(Collected data entries)
____

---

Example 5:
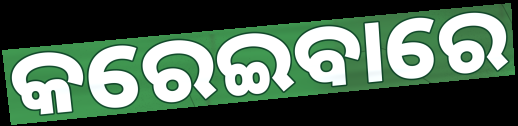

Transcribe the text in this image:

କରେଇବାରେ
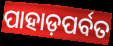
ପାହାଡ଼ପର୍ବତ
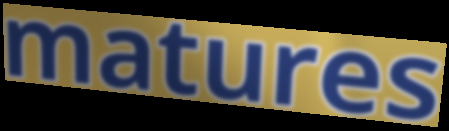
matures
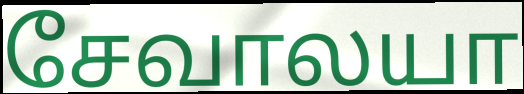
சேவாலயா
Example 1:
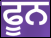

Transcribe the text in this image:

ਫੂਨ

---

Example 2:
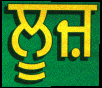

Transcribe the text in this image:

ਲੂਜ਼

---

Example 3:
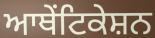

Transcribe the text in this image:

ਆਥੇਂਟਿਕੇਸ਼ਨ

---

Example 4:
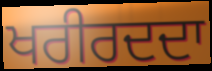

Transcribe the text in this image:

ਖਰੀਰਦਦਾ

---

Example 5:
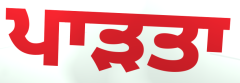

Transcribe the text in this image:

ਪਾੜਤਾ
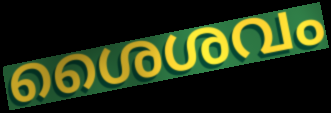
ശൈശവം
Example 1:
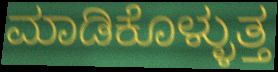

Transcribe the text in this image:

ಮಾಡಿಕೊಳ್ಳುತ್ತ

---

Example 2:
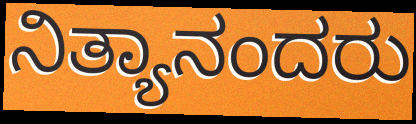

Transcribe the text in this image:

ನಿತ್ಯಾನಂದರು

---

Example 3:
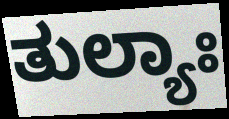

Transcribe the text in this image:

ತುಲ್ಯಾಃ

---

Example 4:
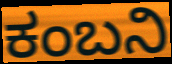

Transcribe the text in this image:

____

[ACTION ITEM]: Every line of the data above should be quoted exactly. Omit the pictures.

[RESULT OF THIS EXERCISE]:
---

Example 5:

Transcribe the text in this image:

କରେଇବାରେ
ପାହାଡ଼ପର୍ବତ
matures
சேவாலயா
Example 1:

Transcribe the text in this image:

ਫੂਨ

---

Example 2:

Transcribe the text in this image:

ਲੂਜ਼

---

Example 3:

Transcribe the text in this image:

ਆਥੇਂਟਿਕੇਸ਼ਨ

---

Example 4:

Transcribe the text in this image:

ਖਰੀਰਦਦਾ

---

Example 5:

Transcribe the text in this image:

ਪਾੜਤਾ
ശൈശവം
Example 1:

Transcribe the text in this image:

ಮಾಡಿಕೊಳ್ಳುತ್ತ

---

Example 2:

Transcribe the text in this image:

ನಿತ್ಯಾನಂದರು

---

Example 3:

Transcribe the text in this image:

ತುಲ್ಯಾಃ

---

Example 4:

Transcribe the text in this image:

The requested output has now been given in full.